Anthony Albanese and Indigenous leader Galarrwuy Yunupingu at the Garma Festival in July. Picture: AAP
Anthony Albanese and Indigenous leader Galarrwuy Yunupingu at the Garma Festival in July. Picture: AAP

Every referendum throws up a host of horror hypotheticals. This comes from the long-established playbook of those who successfully oppose change. A series of unlikely scenarios that scare voters and make them think twice can generate a strong No vote. The fact these are often implausible or fanciful makes little difference. The tactic works because few Australians possess sufficient knowledge of the Constitution to distil fact from fiction.

The government recognised this in establishing an independent constitutional expert group to examine the draft wording announced at the Garma Festival by Anthony Albanese. His proposal does three things. First, it establishes an “Aboriginal and Torres Strait Islander voice”. Second, it permits that body to “make representations to parliament and the executive government on matters relating to Aboriginal and Torres Strait Islander peoples”.

Third, parliament can “make laws with respect to the composition, functions, powers and procedures” of the voice.

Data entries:
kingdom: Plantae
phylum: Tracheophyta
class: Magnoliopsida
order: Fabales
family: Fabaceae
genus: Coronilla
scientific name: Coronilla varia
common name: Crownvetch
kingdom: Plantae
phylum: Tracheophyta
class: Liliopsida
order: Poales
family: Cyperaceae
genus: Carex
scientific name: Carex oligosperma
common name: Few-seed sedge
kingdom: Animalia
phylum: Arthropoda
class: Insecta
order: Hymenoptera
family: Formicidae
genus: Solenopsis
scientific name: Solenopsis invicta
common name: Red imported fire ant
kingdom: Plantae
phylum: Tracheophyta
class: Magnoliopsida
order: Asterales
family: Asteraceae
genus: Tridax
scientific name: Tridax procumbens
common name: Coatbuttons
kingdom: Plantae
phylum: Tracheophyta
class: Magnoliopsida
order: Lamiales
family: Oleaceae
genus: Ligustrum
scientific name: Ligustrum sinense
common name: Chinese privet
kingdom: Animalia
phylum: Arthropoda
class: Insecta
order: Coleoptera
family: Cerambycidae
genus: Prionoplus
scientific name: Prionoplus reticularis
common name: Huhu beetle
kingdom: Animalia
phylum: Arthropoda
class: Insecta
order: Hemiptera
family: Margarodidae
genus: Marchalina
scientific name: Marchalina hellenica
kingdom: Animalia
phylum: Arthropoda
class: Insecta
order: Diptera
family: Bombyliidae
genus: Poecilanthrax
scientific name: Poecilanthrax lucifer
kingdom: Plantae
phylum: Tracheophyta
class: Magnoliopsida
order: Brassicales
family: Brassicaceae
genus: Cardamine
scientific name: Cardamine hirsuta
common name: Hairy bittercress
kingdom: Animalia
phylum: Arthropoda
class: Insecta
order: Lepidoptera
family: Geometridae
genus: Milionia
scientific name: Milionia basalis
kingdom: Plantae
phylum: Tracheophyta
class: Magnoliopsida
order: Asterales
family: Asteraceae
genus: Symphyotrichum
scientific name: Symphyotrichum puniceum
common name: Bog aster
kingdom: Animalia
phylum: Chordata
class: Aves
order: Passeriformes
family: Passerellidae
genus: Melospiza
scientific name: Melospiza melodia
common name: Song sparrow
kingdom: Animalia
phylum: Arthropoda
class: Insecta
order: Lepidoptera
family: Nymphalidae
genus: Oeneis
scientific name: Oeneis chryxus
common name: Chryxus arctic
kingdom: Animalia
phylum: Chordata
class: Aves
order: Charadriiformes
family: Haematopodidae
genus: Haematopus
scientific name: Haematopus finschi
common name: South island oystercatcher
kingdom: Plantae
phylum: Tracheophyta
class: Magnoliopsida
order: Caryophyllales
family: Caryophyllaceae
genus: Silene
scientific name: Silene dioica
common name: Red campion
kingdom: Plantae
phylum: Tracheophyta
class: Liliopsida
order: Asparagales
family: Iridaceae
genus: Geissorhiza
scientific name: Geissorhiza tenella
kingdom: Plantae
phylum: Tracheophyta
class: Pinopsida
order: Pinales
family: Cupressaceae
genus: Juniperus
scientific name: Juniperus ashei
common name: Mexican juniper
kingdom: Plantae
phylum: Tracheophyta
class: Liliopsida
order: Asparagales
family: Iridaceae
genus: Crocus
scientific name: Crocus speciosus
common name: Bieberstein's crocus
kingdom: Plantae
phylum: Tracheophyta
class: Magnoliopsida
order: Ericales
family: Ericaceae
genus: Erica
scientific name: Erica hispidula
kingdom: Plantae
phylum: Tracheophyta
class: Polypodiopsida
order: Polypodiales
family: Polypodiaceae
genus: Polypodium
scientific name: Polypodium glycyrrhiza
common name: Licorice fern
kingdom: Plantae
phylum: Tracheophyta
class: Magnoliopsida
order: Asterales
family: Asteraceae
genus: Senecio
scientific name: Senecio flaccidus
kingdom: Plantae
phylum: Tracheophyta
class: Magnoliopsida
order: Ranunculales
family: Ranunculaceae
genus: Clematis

Exercise instructions |
A. Revise the Voice referendum article between "The government recognised" and "of the voice.", inclusive, changing "parliament" to "the legislature".
B. According to the Voice referendum article, what is the third thing Anthony Albanese's proposal does?

Task-by-task outputs |
A.
The government recognised this in establishing an independent constitutional expert group to examine the draft wording announced at the Garma Festival by Anthony Albanese. His proposal does three things. First, it establishes an “Aboriginal and Torres Strait Islander voice”. Second, it permits that body to “make representations to the legislature and the executive government on matters relating to Aboriginal and Torres Strait Islander peoples”.

Third, the legislature can “make laws with respect to the composition, functions, powers and procedures” of the voice.

B. It lets parliament make laws with respect to the composition, functions, powers and procedures of the voice.